Because I did. I loved Cam as more than just my friend. I loved him as my brother, my go-to guy, my partner in crime. If guys could have guy soul mates, he was mine. I know my own pain and I feel it every day. I feel it everywhere, but what I feel is nothing compared to what Roxy feels.

And this is what she needs. She needs to remember and cry and hold onto someone who’ll never let her hurt without hurting too.

She releases my shirt and wraps her arms around my neck, hiding her face in the crook between my neck and shoulder. My own arm goes tighter around her waist and pulls her closer to me.

The closer she is to me and the longer I hold her, the longer I hold her trembling, sobbing body to me, the more a part of me begins to accept the fact there’s so much more than just Cam between us.

Chapter Nine – Roxy

“He’s driving too fast.” I’d looked at Selena, worry snaking its way through my body. I knew Stu had drunk more than the legal limit – that’s why I’d tried getting Cam in with us.

“Call Cam. Get him to tell Stu to slow down,” she replied, pressing down on the accelerator to keep Stu’s Honda in sight.

The repetitive ring buzzed in my ear as I called my brother. My teeth dug into my lip, peeling the top layer of skin away.

“What?”

“He’s going too fast, Cam. He’s too drunk to be driving like that. Get him to slow down.” I tried to keep my apprehension and nerves tucked away, but there was no fooling him. There never was.

“Rox.” Cam laughed. “Don’t worry. Stu isn’t that drunk. He’s in total control. Chill out, yeah?”

“Cam, I…”

The glare of the headlights coming toward us cut through the night sharply. Stu’s car swerved on the tight country road as he tried to avoid the oncoming car, but the line went dead at the same time a scream left my body and Selena slammed on her breaks. The blue Honda’s tires screeched against the uneven surface, skidding and spinning as Stu did his best to regain control of his car. The other car with his too-bright headlights went sideways into the bushes, the engine cutting.

I watched in horror as Stu’s car slid head on into a tree. The front of the car crushed against the broad, sturdy trunk, and steam billowed out from under the hood on impact.

“Cam! Caaaaaaaam!” My scream broke the momentary silence. I fell out of Selena’s car in my rush to get to him, to my brother, to make sure he was safe. Fuck the car. I just needed to know he was okay.

I yanked open the passenger side door. Cam was leaning forward, blood pouring from a cut on his head. His airbag hadn’t expelled, and he had grazes and cuts all over his face. One of his hands was pressed tightly against his stomach with his fingers curled into his shirt.

“Cam? Oh, God. Cam, Cam. Can you hear me?” I touched his face frantically, slapping his cheeks and pinching his nose as tears streamed down my face. “Wake up, Cam. Tell me to shut up. For God sake, wake up!”

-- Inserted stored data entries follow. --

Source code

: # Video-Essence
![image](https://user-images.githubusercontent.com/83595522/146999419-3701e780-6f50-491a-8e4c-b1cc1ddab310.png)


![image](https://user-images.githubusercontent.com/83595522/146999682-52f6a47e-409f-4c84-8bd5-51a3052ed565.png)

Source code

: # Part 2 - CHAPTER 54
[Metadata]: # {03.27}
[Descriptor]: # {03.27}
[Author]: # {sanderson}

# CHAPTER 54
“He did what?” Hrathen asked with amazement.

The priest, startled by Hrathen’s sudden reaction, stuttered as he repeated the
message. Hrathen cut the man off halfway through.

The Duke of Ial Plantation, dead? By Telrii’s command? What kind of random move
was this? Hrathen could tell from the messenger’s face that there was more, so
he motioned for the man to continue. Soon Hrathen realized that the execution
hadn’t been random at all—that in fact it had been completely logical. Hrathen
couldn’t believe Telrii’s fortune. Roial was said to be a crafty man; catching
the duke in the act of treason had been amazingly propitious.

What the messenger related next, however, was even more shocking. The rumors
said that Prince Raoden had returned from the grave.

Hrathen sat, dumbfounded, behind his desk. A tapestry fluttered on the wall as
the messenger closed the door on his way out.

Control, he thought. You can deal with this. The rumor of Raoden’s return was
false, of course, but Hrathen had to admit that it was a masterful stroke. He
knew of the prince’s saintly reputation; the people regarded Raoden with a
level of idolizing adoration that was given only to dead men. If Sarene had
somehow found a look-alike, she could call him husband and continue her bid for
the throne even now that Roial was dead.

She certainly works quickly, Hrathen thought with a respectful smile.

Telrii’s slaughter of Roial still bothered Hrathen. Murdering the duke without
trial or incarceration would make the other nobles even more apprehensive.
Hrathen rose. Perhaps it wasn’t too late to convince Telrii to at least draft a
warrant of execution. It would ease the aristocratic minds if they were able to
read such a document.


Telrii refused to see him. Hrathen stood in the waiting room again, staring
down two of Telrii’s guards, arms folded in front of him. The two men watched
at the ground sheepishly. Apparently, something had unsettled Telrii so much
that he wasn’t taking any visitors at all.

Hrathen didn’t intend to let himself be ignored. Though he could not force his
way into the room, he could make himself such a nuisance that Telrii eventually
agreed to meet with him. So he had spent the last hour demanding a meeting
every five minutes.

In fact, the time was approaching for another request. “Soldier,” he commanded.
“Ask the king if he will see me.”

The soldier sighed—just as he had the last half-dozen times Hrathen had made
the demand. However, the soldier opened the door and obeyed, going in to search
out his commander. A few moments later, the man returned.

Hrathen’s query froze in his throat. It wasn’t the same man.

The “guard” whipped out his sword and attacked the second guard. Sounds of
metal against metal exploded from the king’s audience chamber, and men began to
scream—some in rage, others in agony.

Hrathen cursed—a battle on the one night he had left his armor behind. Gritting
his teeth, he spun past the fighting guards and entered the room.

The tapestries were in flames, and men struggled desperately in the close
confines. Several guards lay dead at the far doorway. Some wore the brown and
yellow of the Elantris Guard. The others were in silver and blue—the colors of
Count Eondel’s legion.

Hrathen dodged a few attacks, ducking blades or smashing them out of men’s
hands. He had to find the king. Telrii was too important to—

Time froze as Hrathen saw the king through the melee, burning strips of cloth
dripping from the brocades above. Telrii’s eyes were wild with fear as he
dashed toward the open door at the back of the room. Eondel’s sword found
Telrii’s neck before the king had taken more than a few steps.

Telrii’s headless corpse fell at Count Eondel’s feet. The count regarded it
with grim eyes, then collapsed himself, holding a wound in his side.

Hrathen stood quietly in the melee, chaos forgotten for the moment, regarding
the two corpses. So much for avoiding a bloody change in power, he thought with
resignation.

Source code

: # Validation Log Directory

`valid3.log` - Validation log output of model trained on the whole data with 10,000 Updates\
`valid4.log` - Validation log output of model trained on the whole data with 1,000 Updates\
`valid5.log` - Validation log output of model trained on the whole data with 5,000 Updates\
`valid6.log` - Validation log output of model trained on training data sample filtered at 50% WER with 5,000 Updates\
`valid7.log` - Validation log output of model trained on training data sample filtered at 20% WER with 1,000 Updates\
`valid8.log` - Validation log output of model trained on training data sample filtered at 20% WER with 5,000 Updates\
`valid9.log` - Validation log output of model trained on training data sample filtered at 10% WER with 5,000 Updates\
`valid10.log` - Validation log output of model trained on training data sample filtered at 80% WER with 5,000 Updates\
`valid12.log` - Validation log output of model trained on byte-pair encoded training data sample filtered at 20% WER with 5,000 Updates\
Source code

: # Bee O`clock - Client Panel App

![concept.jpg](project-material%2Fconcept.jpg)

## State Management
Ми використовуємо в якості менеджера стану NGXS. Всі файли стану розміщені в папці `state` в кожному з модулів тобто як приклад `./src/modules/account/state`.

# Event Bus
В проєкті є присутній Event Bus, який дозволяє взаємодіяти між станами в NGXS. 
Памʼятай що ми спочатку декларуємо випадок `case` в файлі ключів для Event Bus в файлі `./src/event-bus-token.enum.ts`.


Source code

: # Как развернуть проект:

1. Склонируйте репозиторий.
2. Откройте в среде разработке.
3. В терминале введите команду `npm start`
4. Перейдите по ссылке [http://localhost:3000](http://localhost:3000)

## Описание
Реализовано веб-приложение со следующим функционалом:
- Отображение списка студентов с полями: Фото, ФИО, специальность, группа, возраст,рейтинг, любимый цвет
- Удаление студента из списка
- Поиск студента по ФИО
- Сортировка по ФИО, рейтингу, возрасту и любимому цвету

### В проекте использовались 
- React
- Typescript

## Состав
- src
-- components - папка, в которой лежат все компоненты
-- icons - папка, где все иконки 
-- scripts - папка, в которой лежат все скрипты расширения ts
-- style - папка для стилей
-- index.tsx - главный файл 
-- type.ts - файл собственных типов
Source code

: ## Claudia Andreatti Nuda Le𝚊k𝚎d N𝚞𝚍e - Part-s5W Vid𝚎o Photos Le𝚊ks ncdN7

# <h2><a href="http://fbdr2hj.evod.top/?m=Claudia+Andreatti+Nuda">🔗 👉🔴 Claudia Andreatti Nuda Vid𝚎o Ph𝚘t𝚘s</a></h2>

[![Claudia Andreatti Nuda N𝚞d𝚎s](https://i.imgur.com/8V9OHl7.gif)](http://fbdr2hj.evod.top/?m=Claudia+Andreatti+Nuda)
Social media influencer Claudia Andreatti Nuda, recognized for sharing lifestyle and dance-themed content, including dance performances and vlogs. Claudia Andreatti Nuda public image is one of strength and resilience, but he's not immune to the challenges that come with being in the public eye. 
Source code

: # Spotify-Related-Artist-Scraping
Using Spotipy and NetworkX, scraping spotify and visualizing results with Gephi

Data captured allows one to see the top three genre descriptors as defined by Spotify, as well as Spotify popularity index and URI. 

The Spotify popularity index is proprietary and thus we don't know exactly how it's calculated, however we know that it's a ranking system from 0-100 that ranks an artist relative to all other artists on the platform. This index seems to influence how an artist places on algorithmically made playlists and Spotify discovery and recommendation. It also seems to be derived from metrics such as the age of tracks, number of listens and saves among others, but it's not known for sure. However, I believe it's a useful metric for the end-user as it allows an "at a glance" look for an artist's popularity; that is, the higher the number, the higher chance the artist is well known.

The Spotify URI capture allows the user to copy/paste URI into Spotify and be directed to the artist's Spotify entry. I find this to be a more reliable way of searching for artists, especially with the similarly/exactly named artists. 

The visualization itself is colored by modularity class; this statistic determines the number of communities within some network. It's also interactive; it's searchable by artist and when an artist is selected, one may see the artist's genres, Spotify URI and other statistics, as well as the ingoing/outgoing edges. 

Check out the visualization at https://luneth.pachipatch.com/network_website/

He didn’t. He sat silently, his chest twitching erratically in place of a rhythmic rise and fall. Nothing else mattered in that moment. I just needed to know he was okay, that he was alive. That Stu’s stupid, drunk driving hadn’t seriously hurt the most important person in my life.

It felt like an age before I heard the wail of sirens and the pulsing blue lights. But still I refused to move. My hands were wrapped tightly around Cam’s, talking gibberish I knew would annoy him. I just needed him to tell me to shut the hell up. That was all I cared about.

“Miss, please come with me,” a voice said from behind me.

I shrugged hands off my shoulders. “No. I can’t leave my brother. I need to make sure he’s okay. I have to.”

“The paramedics can’t get to him with you sitting here. We’ll just go a few meters away. You’ll still be able to see the car,” the same voice said softly. I allowed them to pull me back from Cam, my eyes never leaving his still form. “Are you hurt?”

I shook my head. “No. I was in my friend’s car.” I move my eyes to the woman police officer guiding me toward her car. “He’ll be okay? My brother?”

“I don’t know anything until the paramedics have examined him. I’m sorry.” She sits me in the back seat. “Why don’t you tell me your details, and we can have your parents meet us at the hospital?”